Performance improvements
^^^^^^^^^^^^^^^^^^^^^^^^

.. Note to developers!
   Please use """"""" to underline the individual entries for fixed issues in the subfolders,
   otherwise the formatting on the webpage is messed up.
   Also, please use the syntax :issue:`number` to reference issues on GitLab, without
   a space between the colon and number!

Instant-submission mode enabled by default when building with AdaptiveCpp
"""""""""""""""""""""""""""""""""""""""""""""""""""""""""""""""""""""""""

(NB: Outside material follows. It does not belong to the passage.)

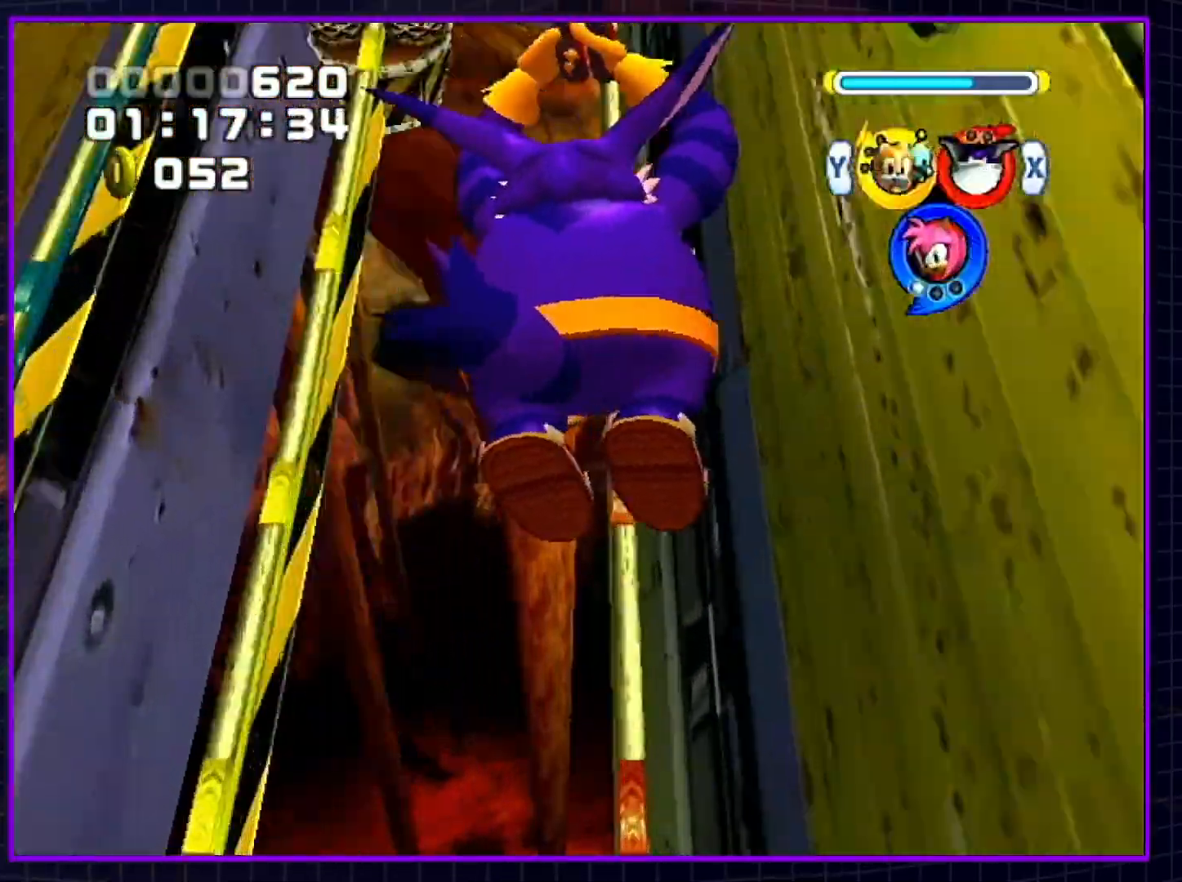
{"buttons": ["B", "Y"], "left_stick": "right", "right_stick": "center", "events": [[67, "left_stick", "center"], [117, "B", "down"], [383, "left_stick", "right"], [417, "X", "down"], [467, "Y", "down"], [500, "X", "up"]]}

In |Gromacs| 2024, one had to manually enable the instant-submission mode
of AdaptiveCpp when building GROMACS
(``-DSYCL_CXX_FLAGS_EXTRA=-DHIPSYCL_ALLOW_INSTANT_SUBMISSION=1``).
Now it is enabled by default, improving performance by up to 20%
when running on GPU and slightly reducing the CPU usage when using
SYCL/AdaptiveCpp backend.

More OpenMP parallelization
"""""""""""""""""""""""""""

OpenMP multithreading is now used for position restraints, GPU LINCS initialization,
domain decomposition state vector sorting and a few other places. This is particularly
relevant for runs where a fast GPU is bottlenecked by DD and other CPU tasks.

:issue:`5100`

GPU buffer operations enabled by default
""""""""""""""""""""""""""""""""""""""""

This is generally faster on modern GPUs, but, for very small systems, this can worsen performance by a few percent.
In this case, the old behavior can be restored by setting ``GMX_GPU_DISABLE_BUFFER_OPS=1`` environment variable.

NVSHMEM enabled PP Halo Exchange of Forces and Coordinates
""""""""""""""""""""""""""""""""""""""""""""""""""""""""""

Introduced pack/unpack kernels fused with data transfers enabled via NVSHMEM for particle-particle (PP) halo exchange,
optimizing performance for all simulation input types. This feature enhances scalability
by leveraging NVSHMEM's low-overhead, asynchronous communication capabilities and is supported on NVIDIA Volta and newer
architectures. Using this functionality requires NVSHMEM to be enabled at build-time (``-DGMX_NVSHMEM=ON``) as well as explicitly
requested at runtime with the ``GMX_ENABLE_NVSHMEM=1`` environment variable. It should be noted that this is an early implementation,
and performance improvements for this feature are planned for a future release.

:issue:`5103`